* **ENTRIES SHOWN**:
━━━━━━━━━━━━━━━━━━━━━━━━━━━━━━

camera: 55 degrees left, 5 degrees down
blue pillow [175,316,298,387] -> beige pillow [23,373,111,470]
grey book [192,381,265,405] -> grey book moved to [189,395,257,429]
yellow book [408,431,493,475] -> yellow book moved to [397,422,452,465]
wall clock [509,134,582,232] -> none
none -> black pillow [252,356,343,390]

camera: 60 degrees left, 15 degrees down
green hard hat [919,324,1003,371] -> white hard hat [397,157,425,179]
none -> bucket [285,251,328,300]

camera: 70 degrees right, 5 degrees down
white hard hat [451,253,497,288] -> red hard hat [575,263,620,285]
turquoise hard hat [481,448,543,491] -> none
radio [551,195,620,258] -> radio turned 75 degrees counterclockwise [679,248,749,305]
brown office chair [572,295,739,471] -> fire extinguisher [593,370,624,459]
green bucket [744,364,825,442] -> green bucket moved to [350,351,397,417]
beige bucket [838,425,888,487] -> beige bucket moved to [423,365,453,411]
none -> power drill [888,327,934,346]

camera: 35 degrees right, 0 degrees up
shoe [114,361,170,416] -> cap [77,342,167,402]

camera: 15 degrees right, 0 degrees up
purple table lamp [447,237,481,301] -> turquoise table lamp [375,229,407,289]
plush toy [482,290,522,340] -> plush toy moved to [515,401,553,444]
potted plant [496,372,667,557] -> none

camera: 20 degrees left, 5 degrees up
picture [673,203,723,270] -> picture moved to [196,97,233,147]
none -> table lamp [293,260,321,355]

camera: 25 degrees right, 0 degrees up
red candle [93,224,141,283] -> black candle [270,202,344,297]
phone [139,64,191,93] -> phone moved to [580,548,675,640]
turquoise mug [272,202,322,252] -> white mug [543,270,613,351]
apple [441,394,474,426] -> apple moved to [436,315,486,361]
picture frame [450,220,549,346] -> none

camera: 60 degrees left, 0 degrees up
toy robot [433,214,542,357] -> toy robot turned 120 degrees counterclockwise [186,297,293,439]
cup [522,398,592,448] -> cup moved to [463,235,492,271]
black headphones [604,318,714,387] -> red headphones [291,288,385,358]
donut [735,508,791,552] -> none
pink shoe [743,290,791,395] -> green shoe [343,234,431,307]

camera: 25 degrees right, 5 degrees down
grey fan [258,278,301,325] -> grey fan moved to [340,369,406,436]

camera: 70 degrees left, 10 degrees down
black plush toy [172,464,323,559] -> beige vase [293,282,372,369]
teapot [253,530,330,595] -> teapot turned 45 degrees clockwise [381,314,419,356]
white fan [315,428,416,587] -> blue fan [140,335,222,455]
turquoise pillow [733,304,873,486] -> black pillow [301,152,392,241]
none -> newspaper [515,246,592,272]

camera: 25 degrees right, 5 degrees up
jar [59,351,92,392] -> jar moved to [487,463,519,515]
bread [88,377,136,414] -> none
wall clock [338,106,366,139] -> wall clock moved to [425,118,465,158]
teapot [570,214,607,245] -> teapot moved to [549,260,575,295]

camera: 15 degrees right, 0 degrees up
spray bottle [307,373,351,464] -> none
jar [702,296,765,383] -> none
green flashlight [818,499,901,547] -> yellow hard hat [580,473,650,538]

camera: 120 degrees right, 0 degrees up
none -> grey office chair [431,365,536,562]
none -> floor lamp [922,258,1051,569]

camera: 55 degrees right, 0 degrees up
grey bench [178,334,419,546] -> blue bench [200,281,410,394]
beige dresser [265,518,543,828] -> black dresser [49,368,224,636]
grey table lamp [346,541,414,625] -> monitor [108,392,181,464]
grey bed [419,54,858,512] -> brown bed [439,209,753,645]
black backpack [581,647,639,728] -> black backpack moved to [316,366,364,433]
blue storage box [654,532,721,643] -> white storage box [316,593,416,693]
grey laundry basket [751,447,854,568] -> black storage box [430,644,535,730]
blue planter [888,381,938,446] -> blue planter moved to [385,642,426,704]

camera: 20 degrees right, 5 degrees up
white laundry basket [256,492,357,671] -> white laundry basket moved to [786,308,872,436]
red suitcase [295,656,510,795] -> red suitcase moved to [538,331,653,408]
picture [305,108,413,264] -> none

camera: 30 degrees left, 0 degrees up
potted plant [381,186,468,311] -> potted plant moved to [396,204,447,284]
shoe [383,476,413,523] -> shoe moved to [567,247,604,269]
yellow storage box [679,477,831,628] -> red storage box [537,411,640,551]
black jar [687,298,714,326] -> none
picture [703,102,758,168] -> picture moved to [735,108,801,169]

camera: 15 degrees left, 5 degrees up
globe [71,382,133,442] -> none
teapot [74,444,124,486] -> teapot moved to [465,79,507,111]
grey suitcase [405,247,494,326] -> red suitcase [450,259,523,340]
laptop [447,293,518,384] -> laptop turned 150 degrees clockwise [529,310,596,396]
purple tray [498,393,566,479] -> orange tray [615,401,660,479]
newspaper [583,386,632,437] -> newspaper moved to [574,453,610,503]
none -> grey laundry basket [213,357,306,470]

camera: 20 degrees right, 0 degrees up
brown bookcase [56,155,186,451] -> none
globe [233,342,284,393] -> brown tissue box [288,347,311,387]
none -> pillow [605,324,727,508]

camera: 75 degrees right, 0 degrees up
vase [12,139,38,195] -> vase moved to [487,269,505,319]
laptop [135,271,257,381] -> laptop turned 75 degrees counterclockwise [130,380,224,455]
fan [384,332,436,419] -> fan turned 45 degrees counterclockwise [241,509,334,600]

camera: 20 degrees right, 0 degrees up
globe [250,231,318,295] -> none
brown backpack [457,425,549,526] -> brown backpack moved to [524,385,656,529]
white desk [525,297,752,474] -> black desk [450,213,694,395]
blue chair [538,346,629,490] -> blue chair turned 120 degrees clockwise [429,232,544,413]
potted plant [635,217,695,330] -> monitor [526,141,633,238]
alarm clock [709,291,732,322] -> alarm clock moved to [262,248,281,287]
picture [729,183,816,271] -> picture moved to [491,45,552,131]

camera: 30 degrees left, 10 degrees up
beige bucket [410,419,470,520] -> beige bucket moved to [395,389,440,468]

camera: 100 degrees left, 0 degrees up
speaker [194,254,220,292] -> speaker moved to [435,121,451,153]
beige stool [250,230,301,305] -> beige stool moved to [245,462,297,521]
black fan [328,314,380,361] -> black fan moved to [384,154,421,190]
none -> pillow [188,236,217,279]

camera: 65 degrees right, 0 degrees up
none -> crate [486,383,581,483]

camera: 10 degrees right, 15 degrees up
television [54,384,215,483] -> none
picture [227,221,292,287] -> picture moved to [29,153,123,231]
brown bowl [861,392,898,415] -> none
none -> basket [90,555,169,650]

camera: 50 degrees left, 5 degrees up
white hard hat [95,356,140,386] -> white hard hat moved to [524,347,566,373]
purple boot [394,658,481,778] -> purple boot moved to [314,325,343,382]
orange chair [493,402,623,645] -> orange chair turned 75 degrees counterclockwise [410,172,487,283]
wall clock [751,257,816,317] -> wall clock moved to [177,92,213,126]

━━━━━━━━━━━━━━━━━━━━━━━━━━━━━━

* **PROMPT**: Return each line of the entries that holds the string "orange".

* **RESPONSE TO THE TASK**:
purple tray [498,393,566,479] -> orange tray [615,401,660,479]
orange chair [493,402,623,645] -> orange chair turned 75 degrees counterclockwise [410,172,487,283]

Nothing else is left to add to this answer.